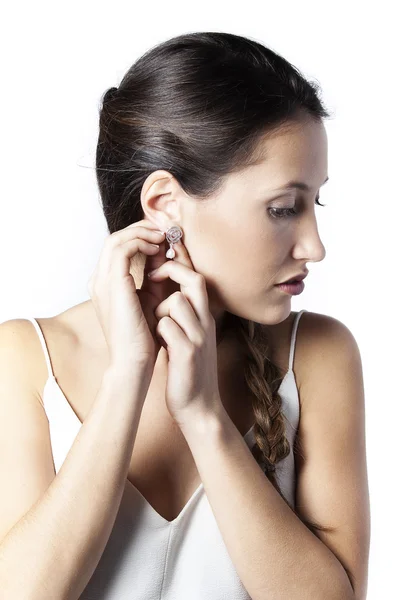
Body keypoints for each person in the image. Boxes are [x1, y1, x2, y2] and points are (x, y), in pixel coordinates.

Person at [0, 32, 369, 599]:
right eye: (282, 208)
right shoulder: (26, 360)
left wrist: (204, 417)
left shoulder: (317, 356)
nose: (314, 246)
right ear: (165, 205)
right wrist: (128, 376)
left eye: (313, 204)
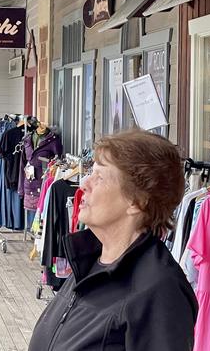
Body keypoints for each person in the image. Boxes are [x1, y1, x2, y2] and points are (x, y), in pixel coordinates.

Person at [28, 129, 198, 350]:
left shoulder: (158, 291)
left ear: (137, 202)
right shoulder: (89, 264)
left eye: (99, 177)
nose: (83, 184)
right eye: (91, 173)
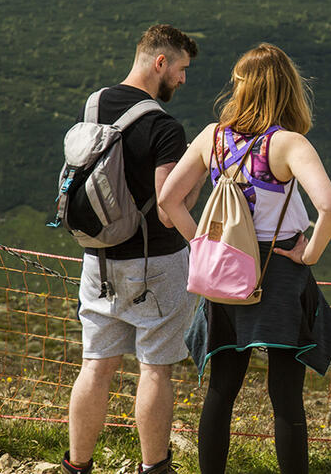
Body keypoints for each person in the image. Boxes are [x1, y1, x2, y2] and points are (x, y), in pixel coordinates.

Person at [159, 43, 331, 474]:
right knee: (285, 394)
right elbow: (330, 209)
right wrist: (309, 252)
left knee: (222, 389)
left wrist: (201, 245)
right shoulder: (287, 144)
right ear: (285, 89)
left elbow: (169, 199)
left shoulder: (212, 136)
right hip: (278, 269)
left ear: (243, 88)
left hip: (225, 267)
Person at [64, 24, 202, 474]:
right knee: (154, 370)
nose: (182, 79)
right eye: (181, 69)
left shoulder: (95, 104)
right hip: (156, 264)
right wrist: (198, 177)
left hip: (98, 258)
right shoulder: (165, 127)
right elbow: (167, 208)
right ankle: (154, 468)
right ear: (160, 62)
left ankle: (77, 465)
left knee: (96, 366)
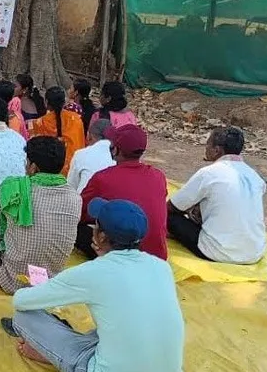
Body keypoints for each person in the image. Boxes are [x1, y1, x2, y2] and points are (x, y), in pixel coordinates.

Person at [11, 198, 184, 372]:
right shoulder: (161, 266)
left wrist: (43, 286)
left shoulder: (94, 271)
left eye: (95, 226)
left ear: (101, 237)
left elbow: (21, 301)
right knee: (124, 324)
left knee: (24, 317)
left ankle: (60, 359)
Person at [0, 136, 81, 294]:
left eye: (26, 162)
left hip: (12, 282)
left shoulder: (16, 188)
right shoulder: (75, 197)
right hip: (49, 283)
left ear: (33, 167)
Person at [167, 126, 267, 264]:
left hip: (218, 251)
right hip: (254, 252)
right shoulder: (255, 177)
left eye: (208, 144)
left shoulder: (209, 173)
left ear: (216, 150)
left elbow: (172, 207)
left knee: (169, 217)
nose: (206, 148)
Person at [78, 124, 168, 261]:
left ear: (115, 150)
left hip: (120, 254)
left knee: (76, 228)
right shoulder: (158, 176)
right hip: (156, 256)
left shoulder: (103, 178)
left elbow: (80, 213)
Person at [30, 86, 85, 176]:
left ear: (46, 102)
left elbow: (36, 150)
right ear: (64, 102)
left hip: (48, 172)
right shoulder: (76, 119)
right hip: (74, 170)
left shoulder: (39, 122)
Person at [67, 118, 114, 193]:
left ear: (89, 136)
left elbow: (71, 187)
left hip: (83, 198)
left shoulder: (81, 154)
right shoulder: (118, 155)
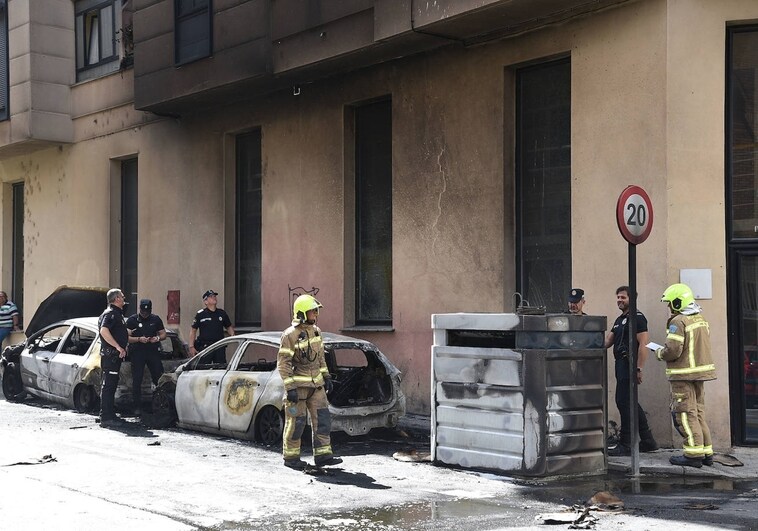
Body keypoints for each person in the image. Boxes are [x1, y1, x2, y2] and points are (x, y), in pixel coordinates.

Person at [277, 294, 342, 470]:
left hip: (317, 386)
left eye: (316, 311)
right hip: (297, 389)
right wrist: (290, 387)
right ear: (302, 313)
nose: (316, 314)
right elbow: (283, 364)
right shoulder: (290, 335)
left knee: (322, 420)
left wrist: (326, 377)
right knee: (296, 424)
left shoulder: (316, 332)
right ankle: (291, 458)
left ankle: (323, 456)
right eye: (313, 311)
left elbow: (320, 357)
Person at [655, 283, 716, 468]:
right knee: (698, 414)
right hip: (699, 374)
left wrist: (659, 352)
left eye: (670, 303)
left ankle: (693, 455)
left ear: (677, 302)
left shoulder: (678, 321)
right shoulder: (700, 319)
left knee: (686, 414)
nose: (668, 307)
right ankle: (706, 453)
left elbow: (672, 350)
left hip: (683, 376)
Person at [604, 285, 658, 455]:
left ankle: (627, 443)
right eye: (618, 297)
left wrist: (639, 368)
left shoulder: (638, 318)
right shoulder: (620, 320)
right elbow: (608, 341)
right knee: (629, 402)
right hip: (620, 364)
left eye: (623, 298)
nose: (619, 300)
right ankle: (648, 441)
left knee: (624, 402)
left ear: (631, 299)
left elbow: (644, 344)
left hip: (629, 364)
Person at [126, 299, 166, 416]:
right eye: (143, 311)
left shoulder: (155, 319)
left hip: (152, 351)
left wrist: (157, 338)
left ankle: (160, 403)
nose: (145, 313)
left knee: (158, 378)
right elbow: (126, 337)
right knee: (137, 379)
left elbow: (163, 334)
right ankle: (137, 406)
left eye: (147, 311)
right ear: (139, 309)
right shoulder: (132, 320)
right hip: (137, 352)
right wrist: (139, 339)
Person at [98, 288, 129, 428]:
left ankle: (107, 414)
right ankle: (106, 417)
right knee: (109, 386)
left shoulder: (116, 313)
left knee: (110, 386)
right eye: (122, 296)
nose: (124, 298)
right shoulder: (111, 314)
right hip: (111, 356)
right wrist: (118, 347)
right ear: (116, 299)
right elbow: (104, 331)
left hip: (112, 356)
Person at [189, 290, 234, 362]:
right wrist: (191, 346)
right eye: (211, 296)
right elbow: (193, 330)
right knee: (204, 369)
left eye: (215, 296)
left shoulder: (222, 313)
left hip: (219, 345)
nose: (214, 298)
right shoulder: (201, 314)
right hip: (205, 346)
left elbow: (228, 326)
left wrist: (233, 336)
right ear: (205, 301)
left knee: (220, 368)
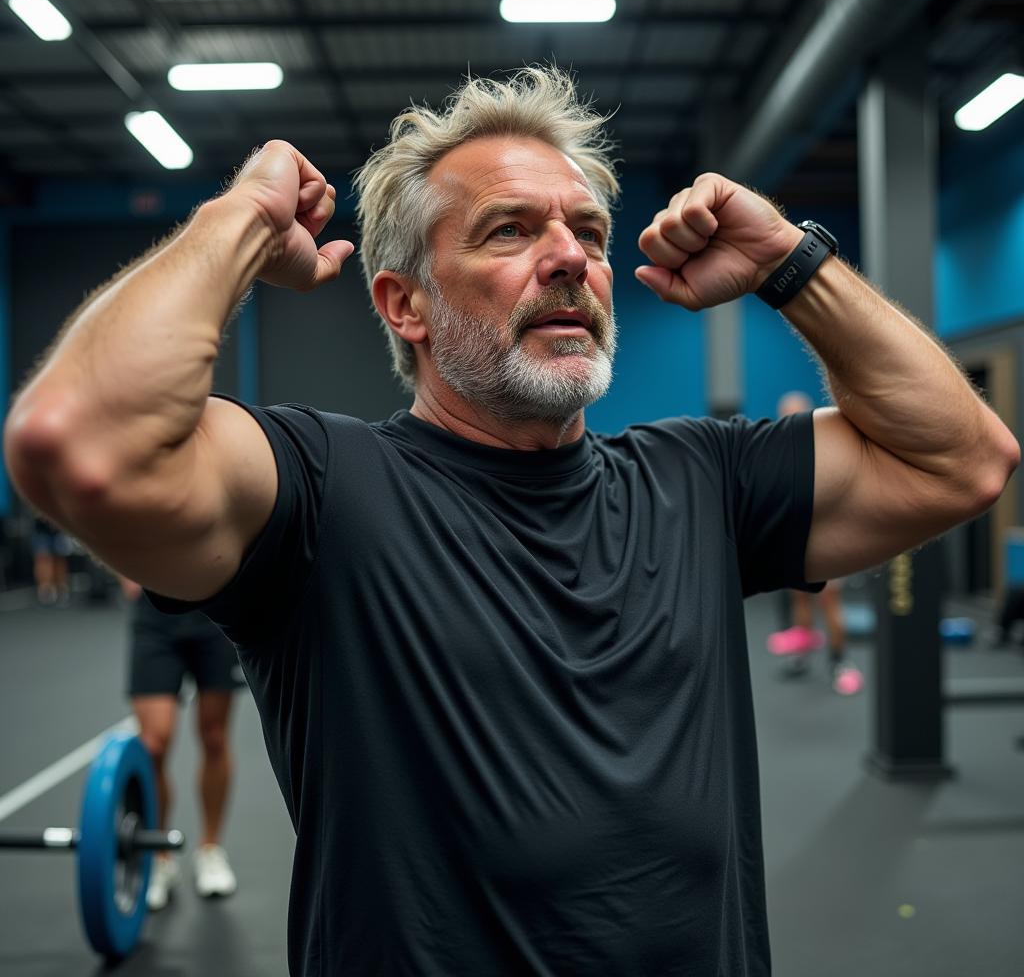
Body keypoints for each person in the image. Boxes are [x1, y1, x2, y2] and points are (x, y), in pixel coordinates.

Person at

------------------------------------

> **Exercise**: Transcribe all of the lines above exactly as given. The pictures stay out.

> **Answer to the exercise**:
Body keypoints for each person in the image. Boxes are [x1, y1, x2, y2] and points are (x, y), in pixel coordinates.

Person at [0, 32, 369, 599]:
right eye: (282, 208)
right shoulder: (26, 360)
left wrist: (204, 417)
left shoulder: (317, 356)
nose: (314, 246)
right ear: (165, 205)
right wrist: (128, 376)
left eye: (313, 204)
Body keypoints for each person in the image. Boxes are [x1, y1, x2, y2] and points are (x, y), in pixel coordinates.

Person at [28, 129, 198, 350]:
left shoulder: (158, 291)
left ear: (137, 202)
right shoulder: (89, 264)
left eye: (99, 177)
nose: (83, 184)
right eye: (91, 173)
Body keypoints for each person in the image. Boxes are [x1, y1, x2, y2] and points are (x, y), in pixel coordinates.

Person at [159, 43, 331, 474]:
right knee: (285, 394)
right elbow: (330, 209)
right wrist: (309, 252)
left knee: (222, 389)
left wrist: (201, 245)
right shoulder: (287, 144)
right ear: (285, 89)
left elbow: (169, 199)
left shoulder: (212, 136)
right hip: (278, 269)
left ear: (243, 88)
left hip: (225, 267)
Person at [64, 24, 202, 474]:
right knee: (154, 370)
nose: (182, 79)
right eye: (181, 69)
left shoulder: (95, 104)
right hip: (156, 264)
right wrist: (198, 177)
left hip: (98, 258)
right shoulder: (165, 127)
right elbow: (167, 208)
right ankle: (154, 468)
right ear: (160, 62)
left ankle: (77, 465)
left knee: (96, 366)
Body keypoints for each person in the image. Boxes are [x1, y1, x2, y2] and points are (x, y), in pixel coordinates.

Person at [11, 198, 184, 372]:
right shoulder: (161, 266)
left wrist: (43, 286)
left shoulder: (94, 271)
left eye: (95, 226)
left ear: (101, 237)
left elbow: (21, 301)
right knee: (124, 324)
left knee: (24, 317)
left ankle: (60, 359)
Person at [0, 136, 81, 294]:
left eye: (26, 162)
left hip: (12, 282)
left shoulder: (16, 188)
right shoulder: (75, 197)
right hip: (49, 283)
left ear: (33, 167)
Person at [167, 126, 267, 264]:
left hip: (218, 251)
right hip: (254, 252)
right shoulder: (255, 177)
left eye: (208, 144)
left shoulder: (209, 173)
left ear: (216, 150)
left elbow: (172, 207)
left knee: (169, 217)
nose: (206, 148)
Person at [78, 124, 168, 261]:
left ear: (115, 150)
left hip: (120, 254)
left knee: (76, 228)
right shoulder: (158, 176)
right hip: (156, 256)
left shoulder: (103, 178)
left elbow: (80, 213)
Person at [30, 86, 85, 176]:
left ear: (46, 102)
left elbow: (36, 150)
right ear: (64, 102)
left hip: (48, 172)
right shoulder: (76, 119)
right hip: (74, 170)
left shoulder: (39, 122)
Person at [67, 118, 114, 193]:
left ear: (89, 136)
left elbow: (71, 187)
left hip: (83, 198)
left shoulder: (81, 154)
right shoulder: (118, 155)
Body keypoints for each person in the image. Boxes are [x1, y1, x2, y2] and points are (x, y), in pixel coordinates.

Person at [277, 294, 342, 470]:
left hip: (317, 386)
left eye: (316, 311)
right hip: (297, 389)
right wrist: (290, 387)
right ear: (302, 313)
nose: (316, 314)
right elbow: (283, 364)
right shoulder: (290, 335)
left knee: (322, 420)
left wrist: (326, 377)
right knee: (296, 424)
left shoulder: (316, 332)
right ankle: (291, 458)
left ankle: (323, 456)
right eye: (313, 311)
left elbow: (320, 357)
Person at [655, 283, 716, 468]:
right knee: (698, 414)
right hip: (699, 374)
left wrist: (659, 352)
left eye: (670, 303)
left ankle: (693, 455)
left ear: (677, 302)
left shoulder: (678, 321)
right shoulder: (700, 319)
left knee: (686, 414)
nose: (668, 307)
right ankle: (706, 453)
left elbow: (672, 350)
left hip: (683, 376)
Person at [604, 285, 658, 455]:
left ankle: (627, 443)
right eye: (618, 297)
left wrist: (639, 368)
left shoulder: (638, 318)
right shoulder: (620, 320)
right elbow: (608, 341)
right knee: (629, 402)
right hip: (620, 364)
left eye: (623, 298)
nose: (619, 300)
right ankle: (648, 441)
left knee: (624, 402)
left ear: (631, 299)
left elbow: (644, 344)
left hip: (629, 364)
Person at [126, 299, 166, 416]:
right eye: (143, 311)
left shoulder: (155, 319)
left hip: (152, 351)
left wrist: (157, 338)
left ankle: (160, 403)
nose: (145, 313)
left knee: (158, 378)
right elbow: (126, 337)
right knee: (137, 379)
left elbow: (163, 334)
right ankle: (137, 406)
left eye: (147, 311)
right ear: (139, 309)
right shoulder: (132, 320)
right hip: (137, 352)
right wrist: (139, 339)
Person at [98, 288, 129, 428]:
left ankle: (107, 414)
right ankle: (106, 417)
right knee: (109, 386)
left shoulder: (116, 313)
left knee: (110, 386)
right eye: (122, 296)
nose: (124, 298)
right shoulder: (111, 314)
right hip: (111, 356)
right wrist: (118, 347)
right ear: (116, 299)
right elbow: (104, 331)
left hip: (112, 356)
Person at [189, 290, 234, 362]:
right wrist: (191, 346)
right eye: (211, 296)
right elbow: (193, 330)
right knee: (204, 369)
left eye: (215, 296)
left shoulder: (222, 313)
left hip: (219, 345)
nose: (214, 298)
right shoulder: (201, 314)
right hip: (205, 346)
left elbow: (228, 326)
left wrist: (233, 336)
right ear: (205, 301)
left knee: (220, 368)
Body keypoints for each person in the image. Boxes are [x1, y1, x2, y2] and points are (x, y), in pixel coordinates.

Person at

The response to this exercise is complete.